I am not saying that I have any real answers. I'm still sometimes overwhelmed, confused, scared, sad. I'm still not sure how to write a dissertation. And I am not saying that my father died so that I could learn something or so that I could write better papers, but rather that the only way for me to survive the rush of emotion that flooded me in the wake of my father's death was to allow it to flow into my work. The texts I read were written by humans for other humans. I am, after all, in the humanities, and admitting that I was a human with all of my faults and feelings was a relief. Pretending to a kind of objectivity which I simply cannot (and don't really want to) have is neither honest nor productive.

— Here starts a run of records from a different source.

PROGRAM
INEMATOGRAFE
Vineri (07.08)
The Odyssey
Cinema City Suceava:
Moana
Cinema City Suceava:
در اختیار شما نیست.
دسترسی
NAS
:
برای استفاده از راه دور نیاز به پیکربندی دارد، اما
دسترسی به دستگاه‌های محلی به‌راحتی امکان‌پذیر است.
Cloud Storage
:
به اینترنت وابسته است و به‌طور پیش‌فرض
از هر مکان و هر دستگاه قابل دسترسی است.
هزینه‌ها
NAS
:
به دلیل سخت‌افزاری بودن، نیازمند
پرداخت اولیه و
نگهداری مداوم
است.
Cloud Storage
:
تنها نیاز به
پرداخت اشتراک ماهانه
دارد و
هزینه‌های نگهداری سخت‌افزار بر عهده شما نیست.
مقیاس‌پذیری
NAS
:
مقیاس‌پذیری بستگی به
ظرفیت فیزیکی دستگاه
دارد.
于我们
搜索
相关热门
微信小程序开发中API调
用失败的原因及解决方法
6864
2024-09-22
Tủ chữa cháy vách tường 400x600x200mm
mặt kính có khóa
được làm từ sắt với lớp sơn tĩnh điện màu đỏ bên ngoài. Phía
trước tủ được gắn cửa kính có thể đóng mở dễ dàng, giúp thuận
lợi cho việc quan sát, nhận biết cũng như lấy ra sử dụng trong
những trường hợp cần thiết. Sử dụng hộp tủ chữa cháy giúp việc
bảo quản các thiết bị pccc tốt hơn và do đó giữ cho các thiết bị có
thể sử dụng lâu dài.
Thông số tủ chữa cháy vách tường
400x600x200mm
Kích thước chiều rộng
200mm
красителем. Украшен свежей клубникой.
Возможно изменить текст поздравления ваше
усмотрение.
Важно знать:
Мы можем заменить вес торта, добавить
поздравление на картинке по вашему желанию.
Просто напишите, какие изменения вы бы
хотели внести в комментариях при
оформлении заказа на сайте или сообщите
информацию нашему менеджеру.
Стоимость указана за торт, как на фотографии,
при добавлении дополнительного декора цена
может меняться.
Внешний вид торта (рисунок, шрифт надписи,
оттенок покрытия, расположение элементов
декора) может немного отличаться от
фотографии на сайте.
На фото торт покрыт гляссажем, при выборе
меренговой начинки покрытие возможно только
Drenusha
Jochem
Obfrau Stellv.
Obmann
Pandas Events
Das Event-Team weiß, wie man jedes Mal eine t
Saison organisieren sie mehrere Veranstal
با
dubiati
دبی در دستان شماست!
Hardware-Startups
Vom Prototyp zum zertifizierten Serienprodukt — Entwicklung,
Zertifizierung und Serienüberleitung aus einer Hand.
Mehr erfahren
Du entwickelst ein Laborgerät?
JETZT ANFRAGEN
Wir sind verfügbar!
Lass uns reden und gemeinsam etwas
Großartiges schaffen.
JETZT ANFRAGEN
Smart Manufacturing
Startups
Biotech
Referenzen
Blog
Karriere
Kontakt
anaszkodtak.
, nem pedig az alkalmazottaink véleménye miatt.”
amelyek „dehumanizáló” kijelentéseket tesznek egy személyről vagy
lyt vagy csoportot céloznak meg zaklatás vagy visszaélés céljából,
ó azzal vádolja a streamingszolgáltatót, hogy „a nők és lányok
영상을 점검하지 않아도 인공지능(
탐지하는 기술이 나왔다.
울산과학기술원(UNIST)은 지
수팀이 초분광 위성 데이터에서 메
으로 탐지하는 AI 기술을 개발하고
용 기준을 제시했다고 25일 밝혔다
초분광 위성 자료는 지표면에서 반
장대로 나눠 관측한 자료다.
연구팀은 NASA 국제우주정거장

It's scary to admit my emotional connection to my work, but it feels right, too. It is not necessarily narcissistic to focus on one's own experiences. It may be self-centered to wallow indefinitely (though a little wallowing can be quite helpful), but I think that bringing personal emotions and experiences and traumas into a larger conversation is quite the opposite. It's a way that we can all connect and gain a greater understanding. We can't say that people or literature were just the same in the Middle Ages as they are now. We can't say that people around the world or even in our own neighborhoods experience anything in the same way as we do. Grief is particular, to be sure. Neither can traumas be compared. One child experiences war or genocide while another loses a beloved family pet. No, these situations cannot be equated. Yet anyone who has experienced heartache of any kind, from a first break-up to the death of a parent, has a share in human suffering. Such heartaches are soul-crushing, and yet they contain within them a gift: human empathy. All grief is different, and yet those who have experienced any grief can understand the depth of human emotion and therefore feel for others who suffer. Not everyone can accept this gift. Some turn inward and never look back out. Nor does this gift bring any final answers. But there's a beauty in caring for others. There's a beauty in bringing our own human vulnerabilities and offering them up to others and accepting their vulnerabilities in return. There's a beauty in caring about one's work enough to let it be emotional, imperfect, human.